◆ **Opis zadania**: Przepisz jako tabelę Markdown z kolumnami „Nr” i „Treść wiersza” wiersze wpisów: zacznij od wiersza zawierającego „sample entry 4h06m47s” i skończ na ostatnim wierszu wpisów. Puste wiersze pomiń.

◆ **Wpisy źródłowe**:
════════

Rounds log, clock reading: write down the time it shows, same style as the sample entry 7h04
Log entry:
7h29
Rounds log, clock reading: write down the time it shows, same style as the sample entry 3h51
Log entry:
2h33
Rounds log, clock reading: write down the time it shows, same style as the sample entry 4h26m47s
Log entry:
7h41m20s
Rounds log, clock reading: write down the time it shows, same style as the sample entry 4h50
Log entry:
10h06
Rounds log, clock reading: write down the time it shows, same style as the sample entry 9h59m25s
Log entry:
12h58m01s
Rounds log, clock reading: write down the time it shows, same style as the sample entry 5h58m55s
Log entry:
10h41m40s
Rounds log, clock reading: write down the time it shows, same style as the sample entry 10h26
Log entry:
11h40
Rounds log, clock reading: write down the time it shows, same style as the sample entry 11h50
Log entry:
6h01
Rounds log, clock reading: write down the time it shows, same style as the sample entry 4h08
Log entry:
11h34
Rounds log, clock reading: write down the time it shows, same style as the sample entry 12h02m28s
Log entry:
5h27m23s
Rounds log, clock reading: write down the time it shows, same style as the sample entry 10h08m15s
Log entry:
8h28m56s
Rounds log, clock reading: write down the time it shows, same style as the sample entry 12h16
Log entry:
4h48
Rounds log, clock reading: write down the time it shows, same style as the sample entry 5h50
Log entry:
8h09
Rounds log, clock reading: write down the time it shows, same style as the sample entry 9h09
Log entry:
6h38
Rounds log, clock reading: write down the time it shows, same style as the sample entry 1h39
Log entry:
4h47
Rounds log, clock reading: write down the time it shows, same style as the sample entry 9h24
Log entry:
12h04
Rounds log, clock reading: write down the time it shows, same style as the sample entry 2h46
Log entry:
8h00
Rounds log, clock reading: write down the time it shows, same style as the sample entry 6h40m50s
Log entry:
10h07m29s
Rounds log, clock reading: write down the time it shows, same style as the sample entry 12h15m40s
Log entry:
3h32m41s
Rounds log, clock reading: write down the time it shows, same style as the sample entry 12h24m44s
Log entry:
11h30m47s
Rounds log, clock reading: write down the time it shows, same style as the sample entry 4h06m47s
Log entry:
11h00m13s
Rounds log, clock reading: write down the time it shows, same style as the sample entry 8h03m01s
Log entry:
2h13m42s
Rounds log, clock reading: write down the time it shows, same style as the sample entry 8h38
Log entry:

════════

◆ **Wynik**:
| Nr | Treść wiersza |
|---|---|
| 1 | Rounds log, clock reading: write down the time it shows, same style as the sample entry 4h06m47s |
| 2 | Log entry: |
| 3 | 11h00m13s |
| 4 | Rounds log, clock reading: write down the time it shows, same style as the sample entry 8h03m01s |
| 5 | Log entry: |
| 6 | 2h13m42s |
| 7 | Rounds log, clock reading: write down the time it shows, same style as the sample entry 8h38 |
| 8 | Log entry: |